Aside from a scenic theme to the announcements, what’s going on with View and Horizon? VMware View lets organizations provide personalized virtual desktops to users as a managed service. Users can get their desktop on a mobile device, laptop, desktop, or thin client.
Thanks to improvements in View 5, they can get them faster and with less bandwidth. VMware has enhanced its PCoIP delivery so that you can get up to 75% bandwidth improvement. Better compression, client-side caching, and the choice of lossless options. They’ve also added performance optimizations that are supposed to reduce the load on CPUs by 5 to 10%.
View 5 also promises to deliver better graphics overall, by using View 5 with vSphere 5. This means that users that get their desktops via View will have the option of using Windows Aero or other 3D applications that require Direct-X or OpenGL support. And users can have displays that are up to 1900×1200. Two of them, actually.
The real biggie with View 5 is persona management. This preserves the user’s profile between sessions – that includes user-specific desktop settings, application data and settings, and other Windows registry entries configured by applications. This doesn’t look quite as comprehensive as the technology Citrix picked up from RingCube, but should be a big boost for shops that are already invested in VMware View and vSphere. VMware’s Scott Davis has blogged extensively about the “flavors” of persona management.
There’s also an update to the VMware View Client for iPad on the, er, horizon. Pricing for View 5 is $150 per concurrent connection for the enterprise edition and $250 per concurrent user for the premier edition. Both editions include vSphere 5 for desktops, vCenter Server 5 and VMware View Manager 5. Premier adds View Client with Local Mode, ThinApp 4.6, and View Composer and vShield Endpoint.
On the Horizon
In addition to updating View, VMware announced updates to VMware Horizon. Horizon is meant to serve as an “identity-as-a-service” hub to extend user identity from systems like Microsoft Active Directory into the cloud. It consists of Mobile Manager and the Mobile Virtualization Platform (MVP) Mobile Manager is a console for monitoring, updating, and provisioning/de-provisioning virtual workspaces on mobile devices. The MVP is to allow users to run a virtual work environment on their mobile phones that’s separate from their personal environment.

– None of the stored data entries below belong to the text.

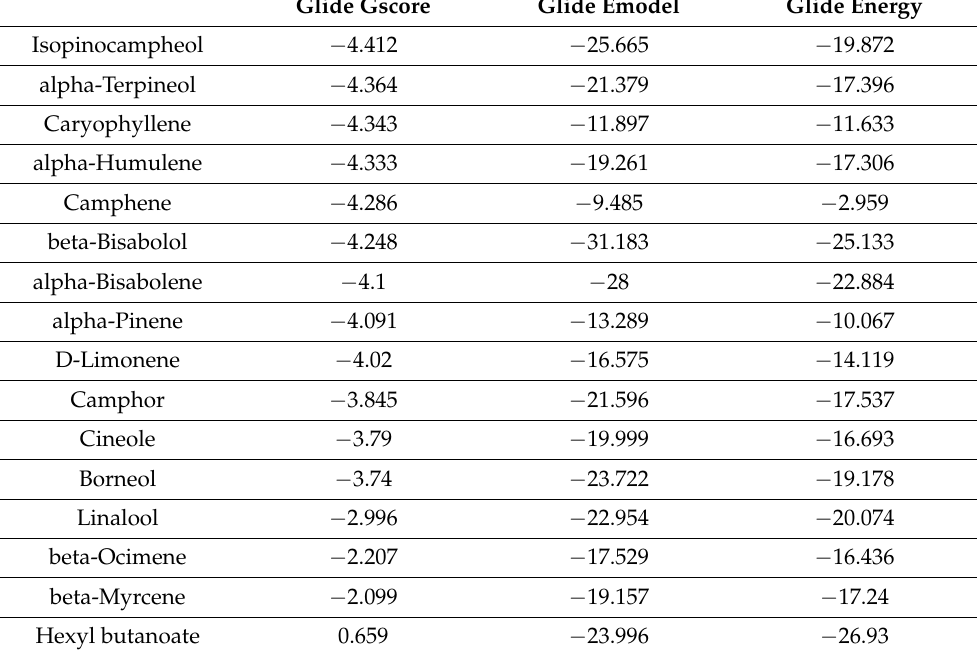
Figure 3. 2D diagrams of ligands interactions with the active site of NADPH. ( A ) Thujone; ( B ) o- Cymene; ( C ) Butanoic acid; ( D ) Gamma-terpinene.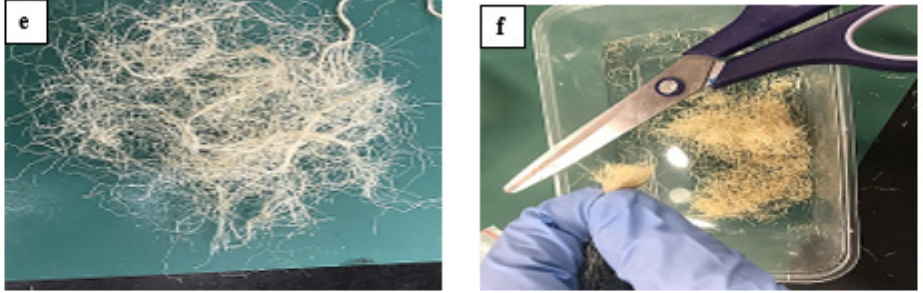
Figure 3. Different steps in the preparation of sisal fibres ( a ) unwinding, ( b ) sizing, and, ( c ) cutting ( d , e ) separation and ( f ) small manageable pieces.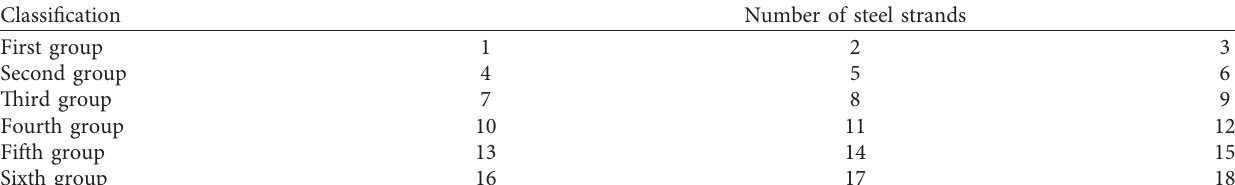
Table 2: Steel strand grouping table.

This isn’t entirely new, VMware previewed MVP earlier this year at the Mobile World Congress. The announcement for this week is that MVP now works with LG and Samsung phones. LG was announced earlier this year, Samsung is new to the family of supported devices.
This is good and bad news for users and organizations. Good in that if they have a supported phone, they can use one phone for everything. Bad in that they’re saddled with a limited set of Android devices. And iOS isn’t on the list yet, though Raj Mallempati, director product marketing, enterprise desktop solutions for VMware says it’s “technically possible” to support iOS. It seems to be more a matter of getting Apple’s cooperation. Mallempati says he can’t say whether it’s likely or not that the iOS version will come to market.